Satu video. Dan satu nama tiba-tiba jadi simbol ketidakadilan. Tapi bagaimana jika "korban" itu punya rekam jejak hitam?

Martogi Sinaga mengklaim 16 lembunya digondol oknum TNI, sehari sebelum mediasi di Polres Labuhanbatu. Video itu viral. Publik marah. Dandim 0209 Letkol Kav Hanung Kaptiaji sampai angkat bicara dan membantah keras.

Tapi penelusuran berbagai media membongkar fakta lain: Martogi diduga memiliki pola sama sejak satu dekade lalu, mengklaim barang atau hak milik orang lain sebagai kepunyaannya sendiri.
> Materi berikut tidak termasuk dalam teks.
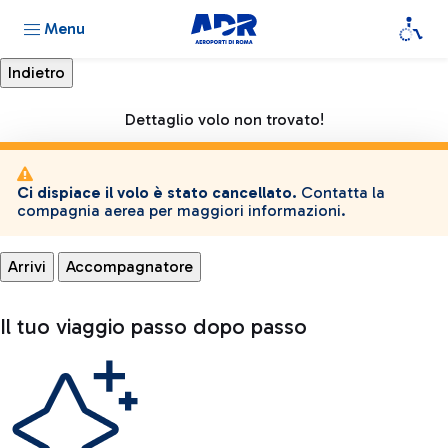
Menu
Dettaglio volo non trovato!
Ci dispiace il volo è stato cancellato.
Contatta la
compagnia aerea per maggiori informazioni.
Arrivi
Accompagnatore
Il tuo viaggio passo dopo passo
Tahun 2016 ia dilaporkan penipuan dan penggelapan, berujung vonis satu tahun sepuluh bulan. Tahun 2018, ia kembali jadi tersangka kasus pengrusakan lahan milik orang lain. Dan kini? Anaknya, AR Hutabarat, sudah lebih dulu ditetapkan sebagai tersangka pencurian lembu milik Jefrey Agustono Ariska. 

Diduga karena tak terima anaknya jadi tersangka, Martogi dan komplotannya merekam video lalu menyebarkan narasi palsu menyeret TNI sebagai kambing hitam.   Di era viral, siapa lebih dulu berteriak "korban" dialah yang menang opini. Setidaknya, untuk sementara.